Texte fourni:
########

Quand je regarde les tâches qui sont les miennes, ici à Enghien, et que je tente d'y trouver un commun dénominateur - ce qui, vu leur diversité, est a priori ou de l'extérieur assez difficile -, je vois ceci : il s'agit toujours d'essayer de faire une communauté. Etre présent aux écoles et m'inquiéter de leurs soucis; être présent aux malades; préparer des liturgies dominicales ou quotidiennes, avec ce que cela comporte de réflexion biblique en sorte qu'elle soit partagée; préparer des funérailles en rencontrant des familles; accueillir des jeunes gens qui souhaitent se marier et les accompagner; rencontrer enfants, jeunes et adultes qui veulent franchir une étape décisive dans la foi chrétienne, par habitude sociologique ou après une réflexion et un mûrissement davantage personnels; écouter la longue litanie des gens démunis d'argent, de moyens, de vivres, de logement, et surtout d'amour, qui viennent sonner à ma porte et tenter, avec l'aide de personnes dont je ne louerai jamais assez le dévouement, de trouver des solutions; m'occuper des finances de la paroisse, pour que le patrimoine et les biens récoltés lors des quêtes soient utilisés au service de tous et judicieusement répartis; veiller, grâce à l'aide précieuse d'un secrétariat très efficace, au suivi administratif des demandes, depuis leur premier accueil; rédiger ce blog, même, de temps à autre, dont il me revient que certains le lisent... etc., etc.,
au fond :
tout ceci n'a qu'un but, créer, recréer, tisser et retisser une communauté.
C'est-à-dire : un espace de rencontres, un multiforme lieu d'échanges, de partage, d'accueil, d'écoute, d'entraide, de croissance spirituelle.
Une espèce d'endroit, mais d'endroit qui bouge, dans lequel chacun puisse venir "poser ses paquets", si j'ose ainsi dire.

########

Données fournies:

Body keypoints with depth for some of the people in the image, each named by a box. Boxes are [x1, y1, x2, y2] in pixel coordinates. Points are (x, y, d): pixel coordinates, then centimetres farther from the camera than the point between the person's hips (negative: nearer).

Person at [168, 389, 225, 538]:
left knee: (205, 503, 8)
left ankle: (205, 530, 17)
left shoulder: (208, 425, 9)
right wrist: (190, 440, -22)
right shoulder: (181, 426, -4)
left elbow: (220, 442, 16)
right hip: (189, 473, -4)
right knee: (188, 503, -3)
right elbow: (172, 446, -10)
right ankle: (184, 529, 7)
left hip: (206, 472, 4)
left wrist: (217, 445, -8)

########

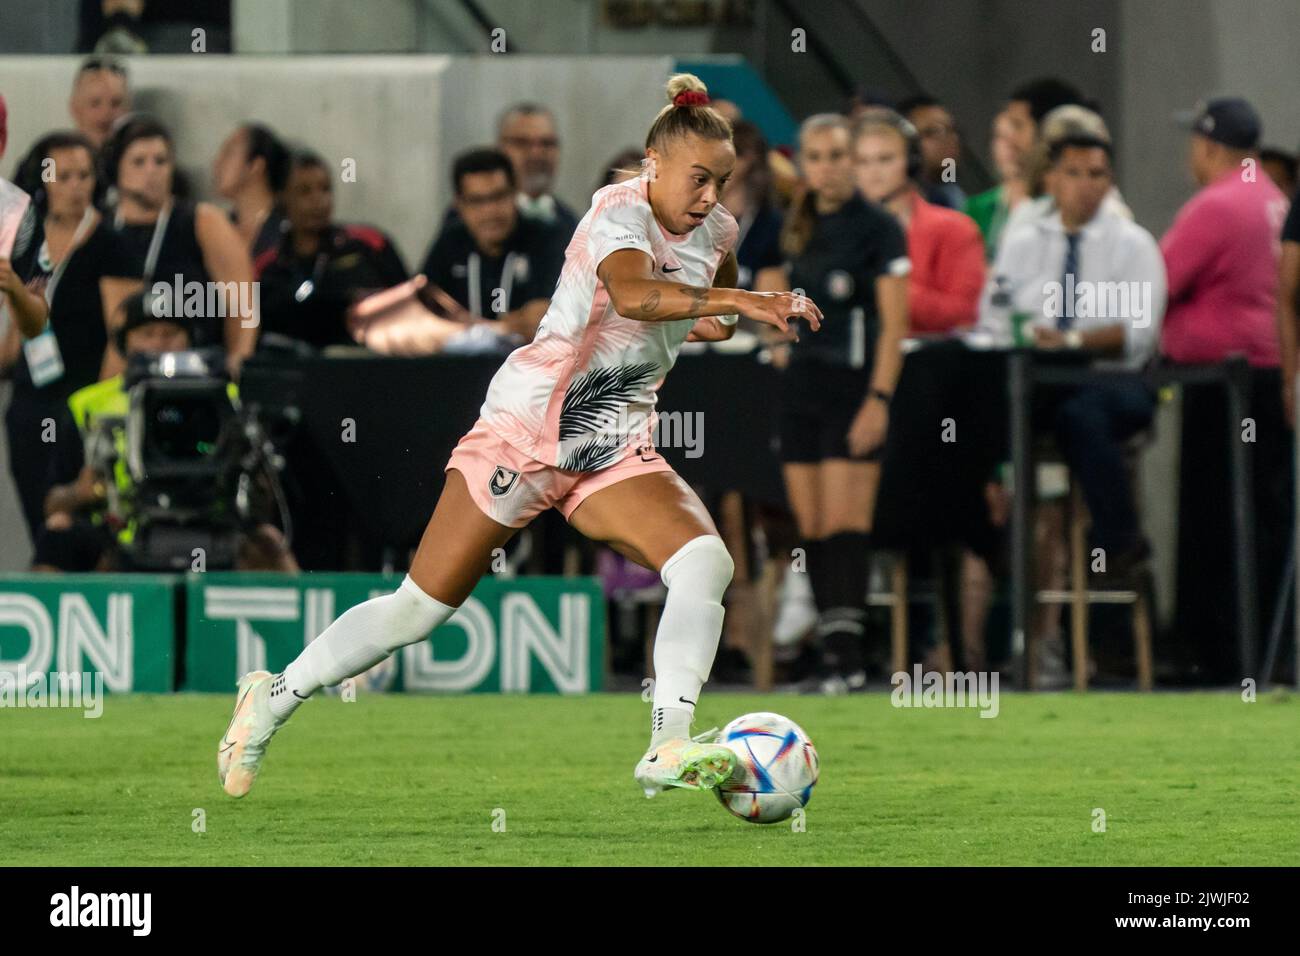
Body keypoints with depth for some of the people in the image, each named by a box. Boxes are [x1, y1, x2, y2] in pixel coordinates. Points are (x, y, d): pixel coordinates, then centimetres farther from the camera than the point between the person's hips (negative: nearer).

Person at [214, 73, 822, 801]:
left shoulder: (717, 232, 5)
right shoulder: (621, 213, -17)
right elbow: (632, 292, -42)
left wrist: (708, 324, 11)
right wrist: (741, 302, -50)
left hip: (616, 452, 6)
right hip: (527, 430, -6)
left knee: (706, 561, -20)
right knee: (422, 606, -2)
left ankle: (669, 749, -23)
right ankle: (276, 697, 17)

########

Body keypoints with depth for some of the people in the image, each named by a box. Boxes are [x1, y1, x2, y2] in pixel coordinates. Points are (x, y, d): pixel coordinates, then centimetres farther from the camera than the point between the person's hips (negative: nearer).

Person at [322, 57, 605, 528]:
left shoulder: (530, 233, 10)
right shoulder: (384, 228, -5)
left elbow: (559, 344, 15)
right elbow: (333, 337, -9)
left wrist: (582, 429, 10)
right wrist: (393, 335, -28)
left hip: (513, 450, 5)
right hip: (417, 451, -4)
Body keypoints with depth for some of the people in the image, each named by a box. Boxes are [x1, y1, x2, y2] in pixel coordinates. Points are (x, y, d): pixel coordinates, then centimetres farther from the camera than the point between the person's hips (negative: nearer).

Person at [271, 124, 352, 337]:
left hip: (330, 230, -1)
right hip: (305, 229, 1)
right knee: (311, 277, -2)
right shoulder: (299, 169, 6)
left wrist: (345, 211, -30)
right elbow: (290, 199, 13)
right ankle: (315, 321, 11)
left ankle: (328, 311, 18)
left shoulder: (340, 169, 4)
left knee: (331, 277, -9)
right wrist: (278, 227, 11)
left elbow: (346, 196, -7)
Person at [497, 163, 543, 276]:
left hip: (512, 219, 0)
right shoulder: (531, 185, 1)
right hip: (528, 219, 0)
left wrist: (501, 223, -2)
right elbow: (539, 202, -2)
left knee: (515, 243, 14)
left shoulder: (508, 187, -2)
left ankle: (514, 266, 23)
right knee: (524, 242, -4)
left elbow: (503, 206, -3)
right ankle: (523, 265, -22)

########

À faire:
(a) Dans le texte sur les tâches paroissiales à Enghien, relevez les verbes à l'infinitif qui précèdent « une communauté » dans la phrase commençant par « tout ceci n'a qu'un but ».
(b) Renvoyez le passage du texte sur les tâches paroissiales à Enghien qui commence à « C'est-à-dire : un » et se termine à « j'ose ainsi dire. », sans aucune modification.
(c) Rédigez la suite du texte sur les tâches paroissiales à Enghien, à partir de sa dernière phrase.
Les données n'ont aucun rapport avec le texte sur les tâches paroissiales à Enghien.

Réponses par tâche:
(a) créer, recréer, tisser, retisser

(b)
C'est-à-dire : un espace de rencontres, un multiforme lieu d'échanges, de partage, d'accueil, d'écoute, d'entraide, de croissance spirituelle.
Une espèce d'endroit, mais d'endroit qui bouge, dans lequel chacun puisse venir "poser ses paquets", si j'ose ainsi dire.

(c)
Et il y en a bien besoin : où sont-ils les moments et les lieux, dans notre société, où les gens speedés peuvent venir se raconter un peu avec l'espoir d'être accueillis, écoutés, voire attendus?
Je ne pense même pas d'abord aux détresses matérielles (plus nombreuses qu'on ne croit dans une ville bourgeoise et apparemment confortable comme Enghien), mais au "tout venant". Prenez une famille "normale" : papa et maman travaillent, rentrent tard, partent tôt, il faut conduire les enfants à l'école ou à la garderie, le week-end il y a aussi le sport et toutes les autres activités, et quelques sorties en famille, et heureusement la perspective des vacances où l'on pourra enfin se parler davantage, et le stress d'un budget toujours ric-rac, et de temps en temps la santé qui lâche, et... et... et...
Quels sont les endroits où l'on peut vraiment "aller poser ses paquets"? Il y en a, certes. Mais il sont peu nombreux.
Nos églises, notre Eglise, doivent servir à cela : offrir un lieu, un espace, un moment, un accueil, une écoute, un partage, une rencontre, pour des personnes qui, sans elles, sans Elle, n'auraient pas d'autre opportunité.
Il n'y a pas d'autre urgence que ce service rendu, au nom du Christ, comme signe du Christ : offrir une communauté.

jeudi 6 octobre 2011

La gratuité de la grâce

Il est extrêmement difficile de se défaire, dans l'ordre de la foi, de mentalités mercantiles.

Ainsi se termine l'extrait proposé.